**The data:**
• • • •
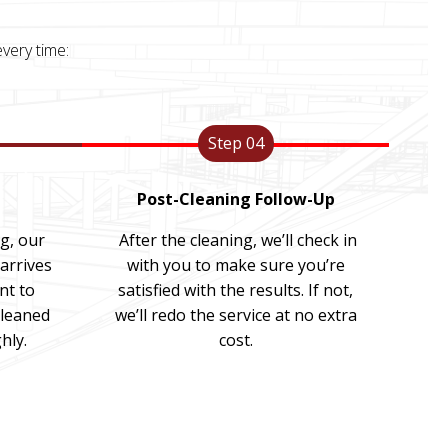
very time:
Step 04
Post-Cleaning Follow-Up
ng, our
After the cleaning, we’ll check in
arrives
with you to make sure you’re
nt to
satisfied with the results. If not,
cleaned
we’ll redo the service at no extra
hly.
cost.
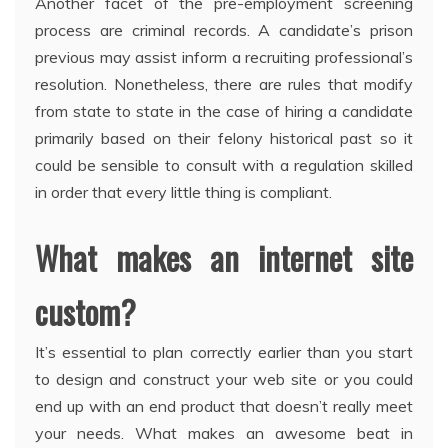
Another facet of the pre-employment screening
process are criminal records. A candidate’s prison
previous may assist inform a recruiting professional’s
resolution. Nonetheless, there are rules that modify
from state to state in the case of hiring a candidate
primarily based on their felony historical past so it
could be sensible to consult with a regulation skilled
in order that every little thing is compliant.
What makes an internet site
custom?
It’s essential to plan correctly earlier than you start
to design and construct your web site or you could
end up with an end product that doesn’t really meet
your needs. What makes an awesome beat in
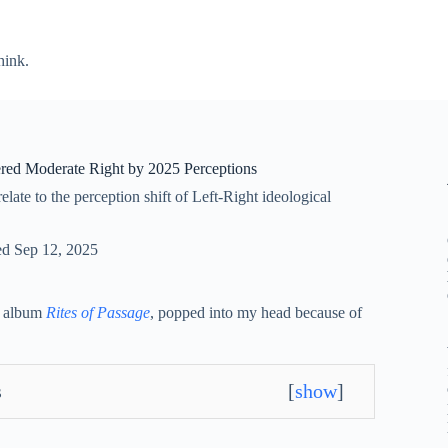
hink.
red Moderate Right by 2025 Perceptions
ate to the perception shift of Left-Right ideological
ed
Sep 12, 2025
2 album
Rites of Passage
, popped into my head because of
s
[
show
]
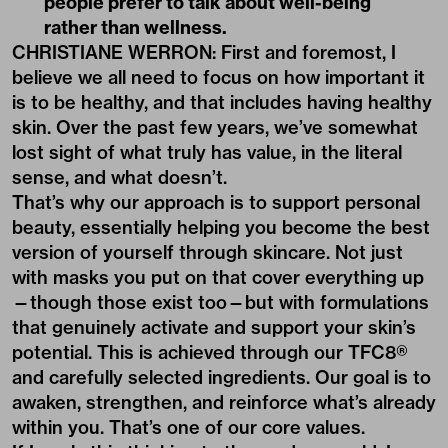
people prefer to talk about well-being
rather than wellness.
CHRISTIANE WERRON: First and foremost, I
believe we all need to focus on how important it
is to be healthy, and that includes having healthy
skin. Over the past few years, we’ve somewhat
lost sight of what truly has value, in the literal
sense, and what doesn’t.
That’s why our approach is to support personal
beauty, essentially helping you become the best
version of yourself through skincare. Not just
with masks you put on that cover everything up
—though those exist too—but with formulations
that genuinely activate and support your skin’s
potential. This is achieved through our TFC8®
and carefully selected ingredients. Our goal is to
awaken, strengthen, and reinforce what’s already
within you. That’s one of our core values.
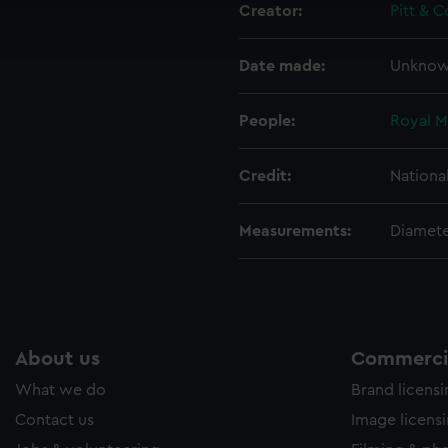
Creator:
Pitt & C
ookies to tailor our marketing to your interests and deliver emb
e to allow all cookies, change your preferences or opt-out at an
Date made:
Unkno
People:
Royal M
Credit:
Nationa
Measurements:
Diamete
About us
Commercia
What we do
Brand licens
Contact us
Image licens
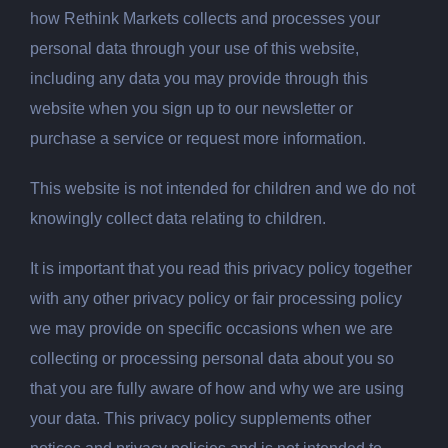
how Rethink Markets collects and processes your
personal data through your use of this website,
including any data you may provide through this
website when you sign up to our newsletter or
purchase a service or request more information.
This website is not intended for children and we do not
knowingly collect data relating to children.
It is important that you read this privacy policy together
with any other privacy policy or fair processing policy
we may provide on specific occasions when we are
collecting or processing personal data about you so
that you are fully aware of how and why we are using
your data. This privacy policy supplements other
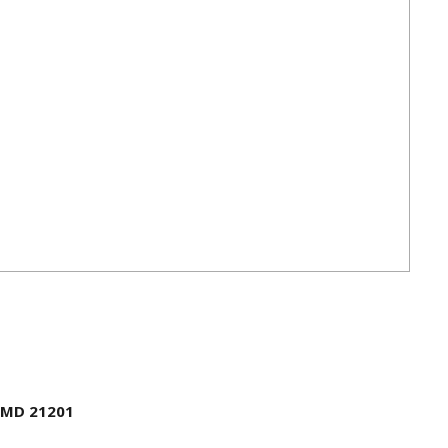
, MD 21201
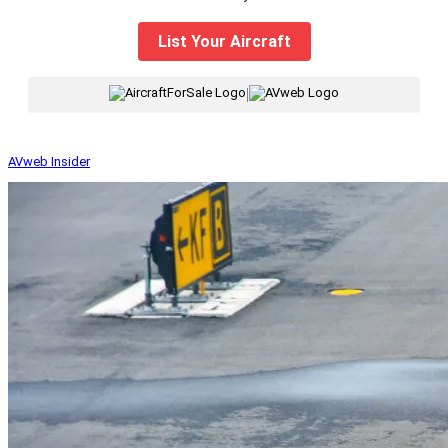
List Your Aircraft
|
AVweb Insider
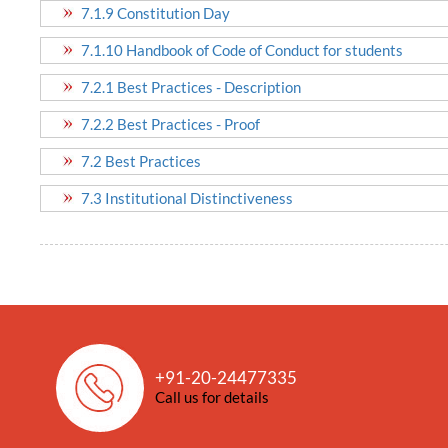
7.1.9 Constitution Day
7.1.10 Handbook of Code of Conduct for students
7.2.1 Best Practices - Description
7.2.2 Best Practices - Proof
7.2 Best Practices
7.3 Institutional Distinctiveness
+91-20-24477335
Call us for details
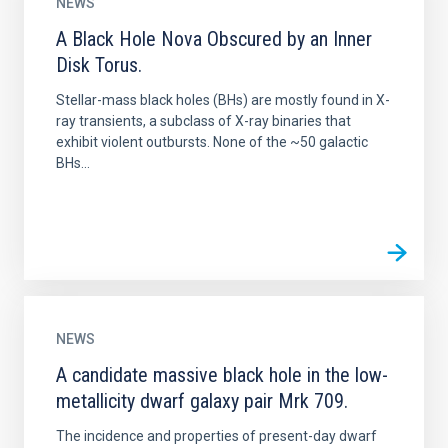
NEWS
A Black Hole Nova Obscured by an Inner
Disk Torus.
Stellar-mass black holes (BHs) are mostly found in X-
ray transients, a subclass of X-ray binaries that
exhibit violent outbursts. None of the ~50 galactic
BHs...
NEWS
A candidate massive black hole in the low-
metallicity dwarf galaxy pair Mrk 709.
The incidence and properties of present-day dwarf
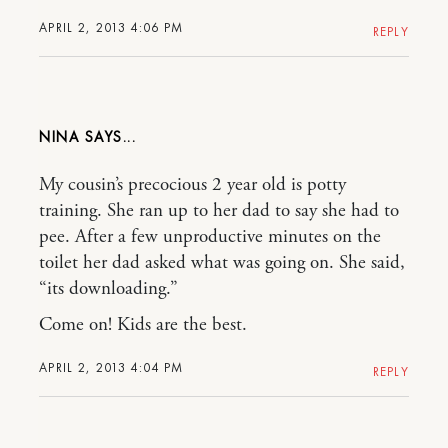
APRIL 2, 2013 4:06 PM
REPLY
NINA
My cousin’s precocious 2 year old is potty
training. She ran up to her dad to say she had to
pee. After a few unproductive minutes on the
toilet her dad asked what was going on. She said,
“its downloading.”
Come on! Kids are the best.
APRIL 2, 2013 4:04 PM
REPLY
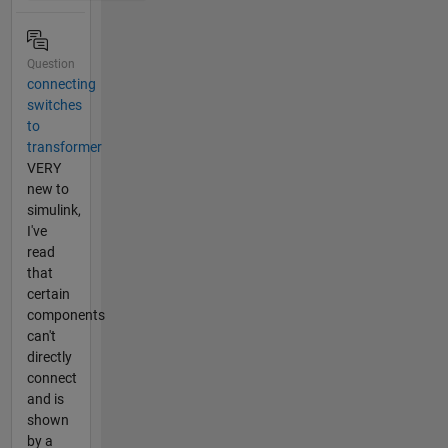
Question
connecting
switches
to
transformer
VERY
new to
simulink,
I've
read
that
certain
components
can't
directly
connect
and is
shown
by a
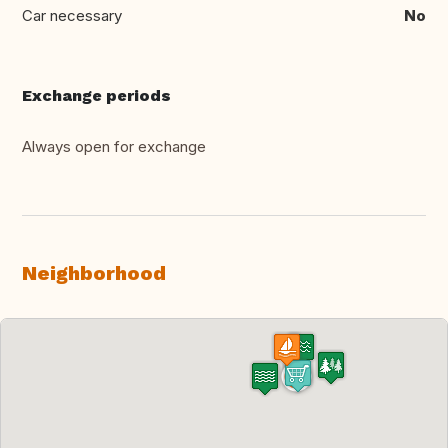
Car necessary
No
Exchange periods
Always open for exchange
Neighborhood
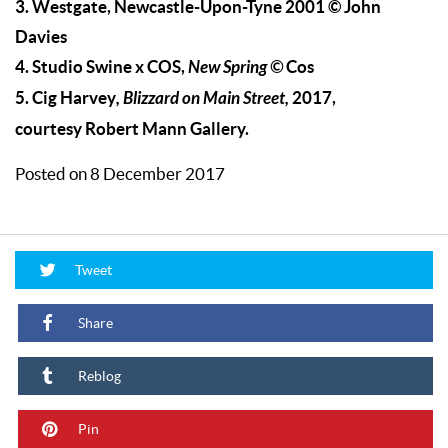
3. Westgate, Newcastle-Upon-Tyne 2001 © John
Davies
4. Studio Swine x COS,
New Spring
©
Cos
5. Cig Harvey
,
Blizzard on Main Street,
2017,
courtesy Robert Mann Gallery.
Posted on 8 December 2017
Tweet
Share
Reblog
Pin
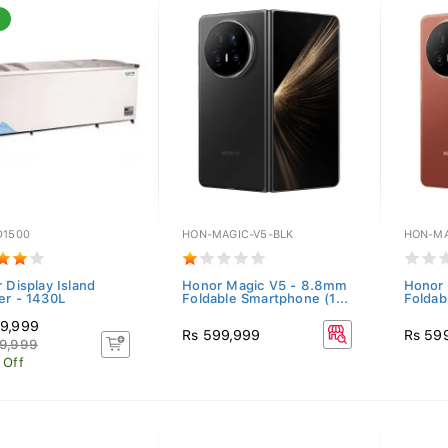
D1500
HON-MAGIC-V5-BLK
HON-MA
 Display Island
Honor Magic V5 - 8.8mm
Honor
er - 1430L
Foldable Smartphone (1...
Foldab
9,999
Rs 599,999
Rs 59
9,999
 Off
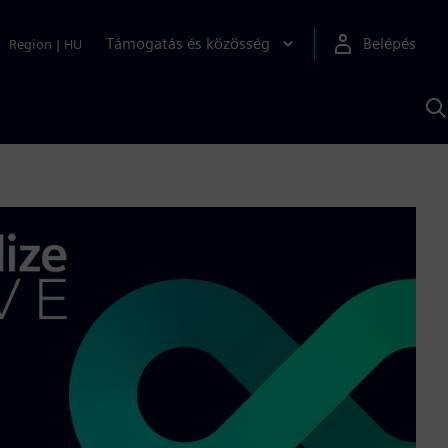
Támogatás és közösség
Belépés
Region
|
HU
K
S
s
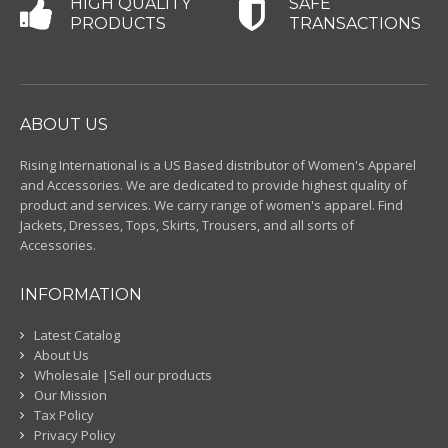
HIGH QUALITY
SAFE
PRODUCTS
TRANSACTIONS
ABOUT US
Rising International is a US Based distributor of Women's Apparel
and Accessories. We are dedicated to provide highest quality of
product and services. We carry range of women's apparel. Find
Jackets, Dresses, Tops, Skirts, Trousers, and all sorts of
Accessories.
INFORMATION
Latest Catalog
About Us
Wholesale |Sell our products
Our Mission
Tax Policy
Privacy Policy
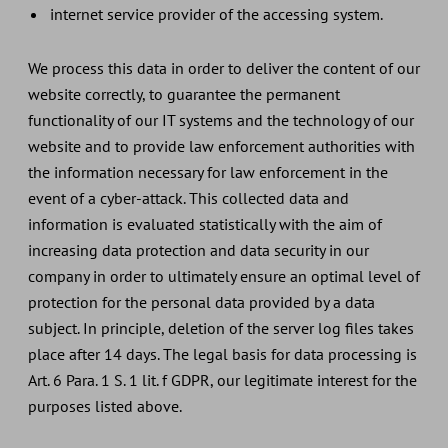
internet service provider of the accessing system.
We process this data in order to deliver the content of our
website correctly, to guarantee the permanent
functionality of our IT systems and the technology of our
website and to provide law enforcement authorities with
the information necessary for law enforcement in the
event of a cyber-attack. This collected data and
information is evaluated statistically with the aim of
increasing data protection and data security in our
company in order to ultimately ensure an optimal level of
protection for the personal data provided by a data
subject. In principle, deletion of the server log files takes
place after 14 days. The legal basis for data processing is
Art. 6 Para. 1 S. 1 lit. f GDPR, our legitimate interest for the
purposes listed above.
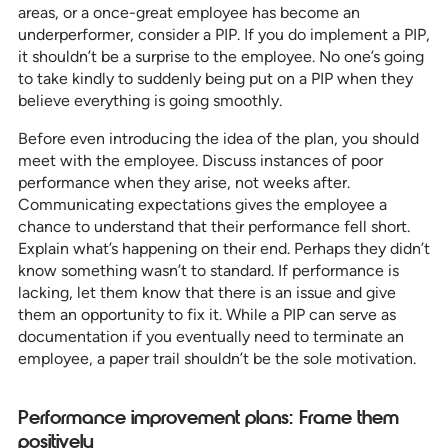
areas, or a once-great employee has become an
underperformer, consider a PIP. If you do implement a PIP,
it shouldn’t be a surprise to the employee. No one’s going
to take kindly to suddenly being put on a PIP when they
believe everything is going smoothly.
Before even introducing the idea of the plan, you should
meet with the employee. Discuss instances of poor
performance when they arise, not weeks after.
Communicating expectations gives the employee a
chance to understand that their performance fell short.
Explain what’s happening on their end. Perhaps they didn’t
know something wasn’t to standard. If performance is
lacking, let them know that there is an issue and give
them an opportunity to fix it. While a PIP can serve as
documentation if you eventually need to terminate an
employee, a paper trail shouldn’t be the sole motivation.
Performance improvement plans: Frame them
positively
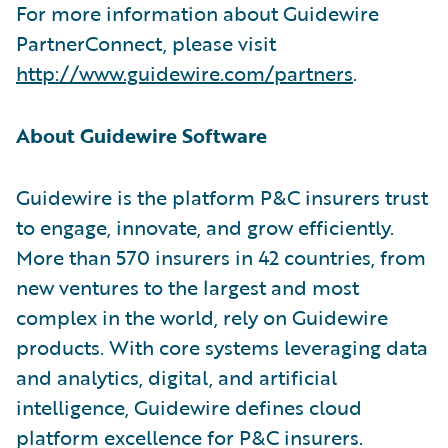
For more information about Guidewire
PartnerConnect, please visit
http://www.guidewire.com/partners
.
About Guidewire Software
Guidewire is the platform P&C insurers trust
to engage, innovate, and grow efficiently.
More than 570 insurers in 42 countries, from
new ventures to the largest and most
complex in the world, rely on Guidewire
products. With core systems leveraging data
and analytics, digital, and artificial
intelligence, Guidewire defines cloud
platform excellence for P&C insurers.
• • • •
**What you need to do:** All of the listing above has to be reproduced exactly, though without its images.

**Result below:**
very time:
Step 04
Post-Cleaning Follow-Up
ng, our
After the cleaning, we’ll check in
arrives
with you to make sure you’re
nt to
satisfied with the results. If not,
cleaned
we’ll redo the service at no extra
hly.
cost.
Another facet of the pre-employment screening
process are criminal records. A candidate’s prison
previous may assist inform a recruiting professional’s
resolution. Nonetheless, there are rules that modify
from state to state in the case of hiring a candidate
primarily based on their felony historical past so it
could be sensible to consult with a regulation skilled
in order that every little thing is compliant.
What makes an internet site
custom?
It’s essential to plan correctly earlier than you start
to design and construct your web site or you could
end up with an end product that doesn’t really meet
your needs. What makes an awesome beat in
hink.
red Moderate Right by 2025 Perceptions
ate to the perception shift of Left-Right ideological
ed
Sep 12, 2025
2 album
Rites of Passage
, popped into my head because of
s
[
show
]
people prefer to talk about well-being
rather than wellness.
CHRISTIANE WERRON: First and foremost, I
believe we all need to focus on how important it
is to be healthy, and that includes having healthy
skin. Over the past few years, we’ve somewhat
lost sight of what truly has value, in the literal
sense, and what doesn’t.
That’s why our approach is to support personal
beauty, essentially helping you become the best
version of yourself through skincare. Not just
with masks you put on that cover everything up
—though those exist too—but with formulations
that genuinely activate and support your skin’s
potential. This is achieved through our TFC8®
and carefully selected ingredients. Our goal is to
awaken, strengthen, and reinforce what’s already
within you. That’s one of our core values.
Creator:
Pitt & C
ookies to tailor our marketing to your interests and deliver emb
e to allow all cookies, change your preferences or opt-out at an
Date made:
Unkno
People:
Royal M
Credit:
Nationa
Measurements:
Diamete
About us
Commercia
What we do
Brand licens
Contact us
Image licens
how Rethink Markets collects and processes your
personal data through your use of this website,
including any data you may provide through this
website when you sign up to our newsletter or
purchase a service or request more information.
This website is not intended for children and we do not
knowingly collect data relating to children.
It is important that you read this privacy policy together
with any other privacy policy or fair processing policy
we may provide on specific occasions when we are
collecting or processing personal data about you so
that you are fully aware of how and why we are using
your data. This privacy policy supplements other
, MD 21201
List Your Aircraft
|
AVweb Insider
7.1.9 Constitution Day
7.1.10 Handbook of Code of Conduct for students
7.2.1 Best Practices - Description
7.2.2 Best Practices - Proof
7.2 Best Practices
7.3 Institutional Distinctiveness
+91-20-24477335
Call us for details
NEWS
A Black Hole Nova Obscured by an Inner
Disk Torus.
Stellar-mass black holes (BHs) are mostly found in X-
ray transients, a subclass of X-ray binaries that
exhibit violent outbursts. None of the ~50 galactic
BHs...
NEWS
A candidate massive black hole in the low-
metallicity dwarf galaxy pair Mrk 709.
The incidence and properties of present-day dwarf
APRIL 2, 2013 4:06 PM
REPLY
NINA
My cousin’s precocious 2 year old is potty
training. She ran up to her dad to say she had to
pee. After a few unproductive minutes on the
toilet her dad asked what was going on. She said,
“its downloading.”
Come on! Kids are the best.
APRIL 2, 2013 4:04 PM
REPLY
Question
connecting
switches
to
transformer
VERY
new to
simulink,
I've
read
that
certain
components
can't
directly
connect
and is
shown
by a
Car necessary
No
Exchange periods
Always open for exchange
Neighborhood
3. Westgate, Newcastle-Upon-Tyne 2001 © John
Davies
4. Studio Swine x COS,
New Spring
©
Cos
5. Cig Harvey
,
Blizzard on Main Street,
2017,
courtesy Robert Mann Gallery.
Posted on 8 December 2017
Tweet
Share
Reblog
Pin
D1500
HON-MAGIC-V5-BLK
HON-MA
 Display Island
Honor Magic V5 - 8.8mm
Honor
er - 1430L
Foldable Smartphone (1...
Foldab
9,999
Rs 599,999
Rs 59
9,999
 Off
Támogatás és közösség
Belépés
Region
|
HU
K
S
s
HIGH QUALITY
SAFE
PRODUCTS
TRANSACTIONS
ABOUT US
Rising International is a US Based distributor of Women's Apparel
and Accessories. We are dedicated to provide highest quality of
product and services. We carry range of women's apparel. Find
Jackets, Dresses, Tops, Skirts, Trousers, and all sorts of
Accessories.
INFORMATION
Latest Catalog
About Us
Wholesale |Sell our products
Our Mission
Tax Policy
Privacy Policy
internet service provider of the accessing system.
We process this data in order to deliver the content of our
website correctly, to guarantee the permanent
functionality of our IT systems and the technology of our
website and to provide law enforcement authorities with
the information necessary for law enforcement in the
event of a cyber-attack. This collected data and
information is evaluated statistically with the aim of
increasing data protection and data security in our
company in order to ultimately ensure an optimal level of
protection for the personal data provided by a data
subject. In principle, deletion of the server log files takes
place after 14 days. The legal basis for data processing is
Art. 6 Para. 1 S. 1 lit. f GDPR, our legitimate interest for the
purposes listed above.
areas, or a once-great employee has become an
underperformer, consider a PIP. If you do implement a PIP,
it shouldn’t be a surprise to the employee. No one’s going
to take kindly to suddenly being put on a PIP when they
believe everything is going smoothly.
Before even introducing the idea of the plan, you should
meet with the employee. Discuss instances of poor
performance when they arise, not weeks after.
Communicating expectations gives the employee a
chance to understand that their performance fell short.
Explain what’s happening on their end. Perhaps they didn’t
know something wasn’t to standard. If performance is
lacking, let them know that there is an issue and give
them an opportunity to fix it. While a PIP can serve as
documentation if you eventually need to terminate an
employee, a paper trail shouldn’t be the sole motivation.
Performance improvement plans: Frame them
positively
For more information about Guidewire
PartnerConnect, please visit
http://www.guidewire.com/partners
.
About Guidewire Software
Guidewire is the platform P&C insurers trust
to engage, innovate, and grow efficiently.
More than 570 insurers in 42 countries, from
new ventures to the largest and most
complex in the world, rely on Guidewire
products. With core systems leveraging data
and analytics, digital, and artificial
intelligence, Guidewire defines cloud
platform excellence for P&C insurers.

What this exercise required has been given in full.